RM: I don’t know. I think the jury is still out. They are faced with immense challenges. First, the challenge of everything else that’s on their plate, from health care to Iraq to Afghanistan to the economy. Second, they discover, like everyone who gets in there, that dealings with Sudan are incredibly complicated. And so, developing policy toward and in this region of the world is not easy. But we feel — we being not just the American Jewish World Service, but several Darfur activists — that the situation on the ground continues to be untenable. Too many people in camps for too long. And now there’s even less access to food and water because of the expulsion of some of the large humanitarian aid groups. There needs to be more attention and more efforts to stop the daily violence.

JT: What actions has American Jewish World Service taken in Darfur?

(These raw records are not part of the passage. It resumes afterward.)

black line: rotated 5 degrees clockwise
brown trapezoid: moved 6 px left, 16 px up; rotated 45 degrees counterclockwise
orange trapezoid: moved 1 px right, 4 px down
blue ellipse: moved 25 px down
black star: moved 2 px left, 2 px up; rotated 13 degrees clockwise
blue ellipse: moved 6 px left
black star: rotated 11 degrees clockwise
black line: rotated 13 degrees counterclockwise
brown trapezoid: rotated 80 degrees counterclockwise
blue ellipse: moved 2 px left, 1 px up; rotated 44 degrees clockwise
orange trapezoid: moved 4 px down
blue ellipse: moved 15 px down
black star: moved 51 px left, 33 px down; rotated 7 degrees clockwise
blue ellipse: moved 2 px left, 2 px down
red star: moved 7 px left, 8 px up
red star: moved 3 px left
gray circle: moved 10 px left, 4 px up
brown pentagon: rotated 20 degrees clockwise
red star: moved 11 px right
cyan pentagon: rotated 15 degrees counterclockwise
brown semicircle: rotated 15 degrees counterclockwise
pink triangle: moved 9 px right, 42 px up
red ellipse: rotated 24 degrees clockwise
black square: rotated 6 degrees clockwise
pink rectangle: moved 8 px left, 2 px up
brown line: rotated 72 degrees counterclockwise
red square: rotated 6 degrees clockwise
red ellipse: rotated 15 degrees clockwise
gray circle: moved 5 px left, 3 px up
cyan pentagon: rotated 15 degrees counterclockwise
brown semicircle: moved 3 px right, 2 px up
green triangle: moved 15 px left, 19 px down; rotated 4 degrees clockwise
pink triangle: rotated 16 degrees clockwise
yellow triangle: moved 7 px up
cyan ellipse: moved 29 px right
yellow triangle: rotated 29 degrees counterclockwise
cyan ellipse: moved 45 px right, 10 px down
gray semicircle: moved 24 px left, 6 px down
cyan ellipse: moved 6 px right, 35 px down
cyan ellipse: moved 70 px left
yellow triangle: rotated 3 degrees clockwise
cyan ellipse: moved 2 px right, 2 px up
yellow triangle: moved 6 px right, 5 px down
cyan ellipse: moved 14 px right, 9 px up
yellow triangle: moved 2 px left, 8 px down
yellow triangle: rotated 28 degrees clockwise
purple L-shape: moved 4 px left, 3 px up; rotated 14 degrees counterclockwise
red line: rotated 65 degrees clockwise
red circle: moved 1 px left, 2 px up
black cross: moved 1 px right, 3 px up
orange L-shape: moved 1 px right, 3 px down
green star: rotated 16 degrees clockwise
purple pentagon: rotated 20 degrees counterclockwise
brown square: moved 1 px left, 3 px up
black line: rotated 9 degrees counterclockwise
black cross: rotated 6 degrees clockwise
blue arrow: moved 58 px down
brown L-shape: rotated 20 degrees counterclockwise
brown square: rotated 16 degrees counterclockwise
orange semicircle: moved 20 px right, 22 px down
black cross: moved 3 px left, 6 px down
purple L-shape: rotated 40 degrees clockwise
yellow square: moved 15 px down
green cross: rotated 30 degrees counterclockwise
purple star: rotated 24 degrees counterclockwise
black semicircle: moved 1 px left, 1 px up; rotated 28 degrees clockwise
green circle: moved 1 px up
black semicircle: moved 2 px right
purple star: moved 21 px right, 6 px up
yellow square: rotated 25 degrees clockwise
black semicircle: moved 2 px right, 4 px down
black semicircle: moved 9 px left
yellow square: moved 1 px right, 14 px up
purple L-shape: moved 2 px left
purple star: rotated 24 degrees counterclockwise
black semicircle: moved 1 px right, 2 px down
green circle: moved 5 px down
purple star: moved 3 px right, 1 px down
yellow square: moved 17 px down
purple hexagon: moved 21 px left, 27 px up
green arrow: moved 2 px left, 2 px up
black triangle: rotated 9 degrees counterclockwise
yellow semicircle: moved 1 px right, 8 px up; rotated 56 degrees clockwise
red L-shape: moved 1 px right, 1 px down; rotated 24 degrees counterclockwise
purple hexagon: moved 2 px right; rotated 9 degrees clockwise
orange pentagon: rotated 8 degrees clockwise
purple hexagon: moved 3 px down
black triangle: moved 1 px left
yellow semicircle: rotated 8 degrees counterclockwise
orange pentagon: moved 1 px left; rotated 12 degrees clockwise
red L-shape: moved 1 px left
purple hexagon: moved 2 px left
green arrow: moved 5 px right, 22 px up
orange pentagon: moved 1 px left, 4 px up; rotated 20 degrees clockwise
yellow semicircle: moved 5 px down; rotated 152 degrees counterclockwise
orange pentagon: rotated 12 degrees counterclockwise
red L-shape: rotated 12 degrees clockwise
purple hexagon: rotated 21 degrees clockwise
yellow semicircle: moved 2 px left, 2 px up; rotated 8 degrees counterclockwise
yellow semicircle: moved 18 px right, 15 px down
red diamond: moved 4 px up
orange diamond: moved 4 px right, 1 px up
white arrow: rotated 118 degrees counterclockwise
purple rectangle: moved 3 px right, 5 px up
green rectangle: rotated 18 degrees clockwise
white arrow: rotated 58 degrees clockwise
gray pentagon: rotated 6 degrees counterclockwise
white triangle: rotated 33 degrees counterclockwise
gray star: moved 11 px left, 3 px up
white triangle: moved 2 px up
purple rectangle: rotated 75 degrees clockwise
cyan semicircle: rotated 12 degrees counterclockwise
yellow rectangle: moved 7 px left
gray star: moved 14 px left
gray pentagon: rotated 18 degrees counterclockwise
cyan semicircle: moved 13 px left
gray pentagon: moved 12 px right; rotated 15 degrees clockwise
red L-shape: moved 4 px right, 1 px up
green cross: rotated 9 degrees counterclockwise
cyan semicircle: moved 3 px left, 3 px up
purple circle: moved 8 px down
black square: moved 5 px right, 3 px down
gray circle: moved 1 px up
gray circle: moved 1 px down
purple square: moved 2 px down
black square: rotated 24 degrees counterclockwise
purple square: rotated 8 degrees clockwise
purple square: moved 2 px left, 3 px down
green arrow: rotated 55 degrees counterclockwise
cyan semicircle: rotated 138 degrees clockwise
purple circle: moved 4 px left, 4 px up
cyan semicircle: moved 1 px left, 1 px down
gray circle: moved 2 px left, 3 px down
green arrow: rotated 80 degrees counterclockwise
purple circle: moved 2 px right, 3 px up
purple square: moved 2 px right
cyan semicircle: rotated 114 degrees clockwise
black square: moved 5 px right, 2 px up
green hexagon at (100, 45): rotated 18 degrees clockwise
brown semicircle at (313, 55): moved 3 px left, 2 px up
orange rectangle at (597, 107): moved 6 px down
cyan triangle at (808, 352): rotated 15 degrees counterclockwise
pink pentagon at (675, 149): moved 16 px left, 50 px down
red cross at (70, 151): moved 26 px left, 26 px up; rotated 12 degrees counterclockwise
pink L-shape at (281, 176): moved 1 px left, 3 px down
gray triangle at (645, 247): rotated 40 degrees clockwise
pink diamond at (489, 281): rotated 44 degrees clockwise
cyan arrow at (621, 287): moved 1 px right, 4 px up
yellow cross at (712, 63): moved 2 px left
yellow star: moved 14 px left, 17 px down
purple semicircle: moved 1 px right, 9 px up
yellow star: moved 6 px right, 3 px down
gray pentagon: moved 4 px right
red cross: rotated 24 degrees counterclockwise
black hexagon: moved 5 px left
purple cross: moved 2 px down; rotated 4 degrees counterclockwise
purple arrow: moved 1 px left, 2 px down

RM: Well, we continue in Darfur to provide humanitarian aid and we’ve probably provided five million dollars in aid that has gone to the larger NGOs that can build a field hospital, or launch a whole clean water sanitation campaign. We have funded those groups for things that they could not get government funding for. In addition, we’ve used a piece of our Darfur fundraising steadily in the last five years for Darfur advocacy work. So in the last few months, we have continued to do some humanitarian aid funding, but also to be in touch with all of our Darfur advocates to bring them up to speed and urge that petitions go to the president asking for full restoration of humanitarian aid, and end to the violence on the ground and a targeted effort by the Western and other powers to act according to the comprehensive peace agreement elements.

JT: Finding a way to make an impact with issues like hunger, or genocide can be daunting for individuals who want to do something but aren’t ready to sign up for a year of service in someplace like India? How do you suggest folks get involved?
RM: We talk about several different ways of working with AJWS. Specifically by learning, educating others, becoming a more mindful and ethical consumer, bring of service and giving money and organizing.